**How to complete this task**
Your answer must be an exact transcription of every entry.

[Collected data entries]
BEGIN

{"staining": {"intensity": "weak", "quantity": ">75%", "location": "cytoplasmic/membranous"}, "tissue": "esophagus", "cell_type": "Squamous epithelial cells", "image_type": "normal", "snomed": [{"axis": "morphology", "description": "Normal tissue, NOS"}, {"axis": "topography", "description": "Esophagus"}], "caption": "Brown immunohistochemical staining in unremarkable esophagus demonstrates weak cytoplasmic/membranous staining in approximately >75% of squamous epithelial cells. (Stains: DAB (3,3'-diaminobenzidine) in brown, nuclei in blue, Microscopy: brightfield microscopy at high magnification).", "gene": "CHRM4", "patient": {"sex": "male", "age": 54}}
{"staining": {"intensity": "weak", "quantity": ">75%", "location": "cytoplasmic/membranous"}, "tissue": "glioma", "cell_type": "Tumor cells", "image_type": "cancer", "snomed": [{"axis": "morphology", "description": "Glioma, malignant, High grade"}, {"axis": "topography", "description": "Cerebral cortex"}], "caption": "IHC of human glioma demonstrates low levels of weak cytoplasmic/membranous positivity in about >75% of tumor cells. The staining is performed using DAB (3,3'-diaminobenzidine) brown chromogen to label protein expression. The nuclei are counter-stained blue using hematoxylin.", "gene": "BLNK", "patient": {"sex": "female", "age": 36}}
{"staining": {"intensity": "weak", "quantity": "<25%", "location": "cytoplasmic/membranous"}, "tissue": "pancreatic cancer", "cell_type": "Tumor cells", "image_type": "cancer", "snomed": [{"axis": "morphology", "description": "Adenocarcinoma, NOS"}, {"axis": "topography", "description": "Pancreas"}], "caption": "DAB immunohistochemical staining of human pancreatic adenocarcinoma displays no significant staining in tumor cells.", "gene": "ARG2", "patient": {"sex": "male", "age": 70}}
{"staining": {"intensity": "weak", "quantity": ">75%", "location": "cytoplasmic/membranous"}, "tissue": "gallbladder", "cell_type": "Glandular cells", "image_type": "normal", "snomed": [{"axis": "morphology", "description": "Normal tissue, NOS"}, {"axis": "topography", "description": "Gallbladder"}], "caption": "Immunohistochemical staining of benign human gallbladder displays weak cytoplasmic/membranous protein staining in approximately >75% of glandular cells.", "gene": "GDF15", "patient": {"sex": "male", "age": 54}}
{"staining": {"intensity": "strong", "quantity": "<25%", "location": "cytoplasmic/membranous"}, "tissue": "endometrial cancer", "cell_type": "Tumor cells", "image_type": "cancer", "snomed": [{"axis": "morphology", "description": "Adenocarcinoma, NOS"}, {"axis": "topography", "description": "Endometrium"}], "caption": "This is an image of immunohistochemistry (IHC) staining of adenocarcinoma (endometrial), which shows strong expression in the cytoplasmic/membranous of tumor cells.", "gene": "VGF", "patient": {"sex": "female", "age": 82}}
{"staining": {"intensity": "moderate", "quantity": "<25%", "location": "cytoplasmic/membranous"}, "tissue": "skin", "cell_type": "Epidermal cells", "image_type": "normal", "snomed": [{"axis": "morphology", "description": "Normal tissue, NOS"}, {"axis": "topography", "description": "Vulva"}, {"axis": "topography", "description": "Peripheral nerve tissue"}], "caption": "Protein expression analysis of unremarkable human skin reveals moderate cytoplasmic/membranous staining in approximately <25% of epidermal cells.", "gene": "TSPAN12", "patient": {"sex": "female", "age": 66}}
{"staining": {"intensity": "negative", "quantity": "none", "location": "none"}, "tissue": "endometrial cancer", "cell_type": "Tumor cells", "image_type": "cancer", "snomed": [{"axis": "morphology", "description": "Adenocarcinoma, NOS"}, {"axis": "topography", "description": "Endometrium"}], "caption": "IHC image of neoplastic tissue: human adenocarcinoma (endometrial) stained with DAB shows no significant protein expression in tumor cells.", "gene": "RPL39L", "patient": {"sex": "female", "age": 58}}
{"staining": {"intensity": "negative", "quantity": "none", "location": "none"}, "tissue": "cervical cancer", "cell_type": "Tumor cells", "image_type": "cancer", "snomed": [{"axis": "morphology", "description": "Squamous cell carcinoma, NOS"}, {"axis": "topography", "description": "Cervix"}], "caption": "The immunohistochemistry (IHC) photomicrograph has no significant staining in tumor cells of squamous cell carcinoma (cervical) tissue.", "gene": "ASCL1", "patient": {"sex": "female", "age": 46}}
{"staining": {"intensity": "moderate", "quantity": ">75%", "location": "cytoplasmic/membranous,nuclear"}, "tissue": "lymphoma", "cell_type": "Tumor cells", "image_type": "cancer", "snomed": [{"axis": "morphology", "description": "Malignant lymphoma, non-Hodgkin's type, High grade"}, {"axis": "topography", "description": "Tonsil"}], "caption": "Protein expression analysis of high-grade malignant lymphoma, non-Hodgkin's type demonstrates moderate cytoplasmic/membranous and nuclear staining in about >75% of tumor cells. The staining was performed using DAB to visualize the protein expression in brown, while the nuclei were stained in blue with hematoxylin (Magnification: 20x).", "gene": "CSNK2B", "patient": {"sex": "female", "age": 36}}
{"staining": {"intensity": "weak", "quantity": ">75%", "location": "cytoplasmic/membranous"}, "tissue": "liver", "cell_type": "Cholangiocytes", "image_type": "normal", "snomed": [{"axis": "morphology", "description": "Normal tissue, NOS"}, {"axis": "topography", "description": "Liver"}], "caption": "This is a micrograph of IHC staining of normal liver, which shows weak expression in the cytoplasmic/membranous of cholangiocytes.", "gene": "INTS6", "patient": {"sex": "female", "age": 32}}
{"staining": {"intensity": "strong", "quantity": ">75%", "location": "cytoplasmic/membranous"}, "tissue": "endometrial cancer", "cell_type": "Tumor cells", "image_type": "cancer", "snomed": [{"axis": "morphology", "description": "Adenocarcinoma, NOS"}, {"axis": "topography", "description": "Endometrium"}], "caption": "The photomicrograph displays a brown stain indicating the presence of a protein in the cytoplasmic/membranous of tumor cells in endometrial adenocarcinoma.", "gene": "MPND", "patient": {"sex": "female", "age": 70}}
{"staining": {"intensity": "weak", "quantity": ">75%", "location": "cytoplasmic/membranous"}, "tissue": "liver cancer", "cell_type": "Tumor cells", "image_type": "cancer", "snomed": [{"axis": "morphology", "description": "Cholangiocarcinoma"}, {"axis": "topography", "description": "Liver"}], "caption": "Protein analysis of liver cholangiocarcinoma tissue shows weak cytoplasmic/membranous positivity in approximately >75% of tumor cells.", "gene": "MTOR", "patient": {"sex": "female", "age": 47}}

END

**Output**
{"staining": {"intensity": "weak", "quantity": ">75%", "location": "cytoplasmic/membranous"}, "tissue": "esophagus", "cell_type": "Squamous epithelial cells", "image_type": "normal", "snomed": [{"axis": "morphology", "description": "Normal tissue, NOS"}, {"axis": "topography", "description": "Esophagus"}], "caption": "Brown immunohistochemical staining in unremarkable esophagus demonstrates weak cytoplasmic/membranous staining in approximately >75% of squamous epithelial cells. (Stains: DAB (3,3'-diaminobenzidine) in brown, nuclei in blue, Microscopy: brightfield microscopy at high magnification).", "gene": "CHRM4", "patient": {"sex": "male", "age": 54}}
{"staining": {"intensity": "weak", "quantity": ">75%", "location": "cytoplasmic/membranous"}, "tissue": "glioma", "cell_type": "Tumor cells", "image_type": "cancer", "snomed": [{"axis": "morphology", "description": "Glioma, malignant, High grade"}, {"axis": "topography", "description": "Cerebral cortex"}], "caption": "IHC of human glioma demonstrates low levels of weak cytoplasmic/membranous positivity in about >75% of tumor cells. The staining is performed using DAB (3,3'-diaminobenzidine) brown chromogen to label protein expression. The nuclei are counter-stained blue using hematoxylin.", "gene": "BLNK", "patient": {"sex": "female", "age": 36}}
{"staining": {"intensity": "weak", "quantity": "<25%", "location": "cytoplasmic/membranous"}, "tissue": "pancreatic cancer", "cell_type": "Tumor cells", "image_type": "cancer", "snomed": [{"axis": "morphology", "description": "Adenocarcinoma, NOS"}, {"axis": "topography", "description": "Pancreas"}], "caption": "DAB immunohistochemical staining of human pancreatic adenocarcinoma displays no significant staining in tumor cells.", "gene": "ARG2", "patient": {"sex": "male", "age": 70}}
{"staining": {"intensity": "weak", "quantity": ">75%", "location": "cytoplasmic/membranous"}, "tissue": "gallbladder", "cell_type": "Glandular cells", "image_type": "normal", "snomed": [{"axis": "morphology", "description": "Normal tissue, NOS"}, {"axis": "topography", "description": "Gallbladder"}], "caption": "Immunohistochemical staining of benign human gallbladder displays weak cytoplasmic/membranous protein staining in approximately >75% of glandular cells.", "gene": "GDF15", "patient": {"sex": "male", "age": 54}}
{"staining": {"intensity": "strong", "quantity": "<25%", "location": "cytoplasmic/membranous"}, "tissue": "endometrial cancer", "cell_type": "Tumor cells", "image_type": "cancer", "snomed": [{"axis": "morphology", "description": "Adenocarcinoma, NOS"}, {"axis": "topography", "description": "Endometrium"}], "caption": "This is an image of immunohistochemistry (IHC) staining of adenocarcinoma (endometrial), which shows strong expression in the cytoplasmic/membranous of tumor cells.", "gene": "VGF", "patient": {"sex": "female", "age": 82}}
{"staining": {"intensity": "moderate", "quantity": "<25%", "location": "cytoplasmic/membranous"}, "tissue": "skin", "cell_type": "Epidermal cells", "image_type": "normal", "snomed": [{"axis": "morphology", "description": "Normal tissue, NOS"}, {"axis": "topography", "description": "Vulva"}, {"axis": "topography", "description": "Peripheral nerve tissue"}], "caption": "Protein expression analysis of unremarkable human skin reveals moderate cytoplasmic/membranous staining in approximately <25% of epidermal cells.", "gene": "TSPAN12", "patient": {"sex": "female", "age": 66}}
{"staining": {"intensity": "negative", "quantity": "none", "location": "none"}, "tissue": "endometrial cancer", "cell_type": "Tumor cells", "image_type": "cancer", "snomed": [{"axis": "morphology", "description": "Adenocarcinoma, NOS"}, {"axis": "topography", "description": "Endometrium"}], "caption": "IHC image of neoplastic tissue: human adenocarcinoma (endometrial) stained with DAB shows no significant protein expression in tumor cells.", "gene": "RPL39L", "patient": {"sex": "female", "age": 58}}
{"staining": {"intensity": "negative", "quantity": "none", "location": "none"}, "tissue": "cervical cancer", "cell_type": "Tumor cells", "image_type": "cancer", "snomed": [{"axis": "morphology", "description": "Squamous cell carcinoma, NOS"}, {"axis": "topography", "description": "Cervix"}], "caption": "The immunohistochemistry (IHC) photomicrograph has no significant staining in tumor cells of squamous cell carcinoma (cervical) tissue.", "gene": "ASCL1", "patient": {"sex": "female", "age": 46}}
{"staining": {"intensity": "moderate", "quantity": ">75%", "location": "cytoplasmic/membranous,nuclear"}, "tissue": "lymphoma", "cell_type": "Tumor cells", "image_type": "cancer", "snomed": [{"axis": "morphology", "description": "Malignant lymphoma, non-Hodgkin's type, High grade"}, {"axis": "topography", "description": "Tonsil"}], "caption": "Protein expression analysis of high-grade malignant lymphoma, non-Hodgkin's type demonstrates moderate cytoplasmic/membranous and nuclear staining in about >75% of tumor cells. The staining was performed using DAB to visualize the protein expression in brown, while the nuclei were stained in blue with hematoxylin (Magnification: 20x).", "gene": "CSNK2B", "patient": {"sex": "female", "age": 36}}
{"staining": {"intensity": "weak", "quantity": ">75%", "location": "cytoplasmic/membranous"}, "tissue": "liver", "cell_type": "Cholangiocytes", "image_type": "normal", "snomed": [{"axis": "morphology", "description": "Normal tissue, NOS"}, {"axis": "topography", "description": "Liver"}], "caption": "This is a micrograph of IHC staining of normal liver, which shows weak expression in the cytoplasmic/membranous of cholangiocytes.", "gene": "INTS6", "patient": {"sex": "female", "age": 32}}
{"staining": {"intensity": "strong", "quantity": ">75%", "location": "cytoplasmic/membranous"}, "tissue": "endometrial cancer", "cell_type": "Tumor cells", "image_type": "cancer", "snomed": [{"axis": "morphology", "description": "Adenocarcinoma, NOS"}, {"axis": "topography", "description": "Endometrium"}], "caption": "The photomicrograph displays a brown stain indicating the presence of a protein in the cytoplasmic/membranous of tumor cells in endometrial adenocarcinoma.", "gene": "MPND", "patient": {"sex": "female", "age": 70}}
{"staining": {"intensity": "weak", "quantity": ">75%", "location": "cytoplasmic/membranous"}, "tissue": "liver cancer", "cell_type": "Tumor cells", "image_type": "cancer", "snomed": [{"axis": "morphology", "description": "Cholangiocarcinoma"}, {"axis": "topography", "description": "Liver"}], "caption": "Protein analysis of liver cholangiocarcinoma tissue shows weak cytoplasmic/membranous positivity in approximately >75% of tumor cells.", "gene": "MTOR", "patient": {"sex": "female", "age": 47}}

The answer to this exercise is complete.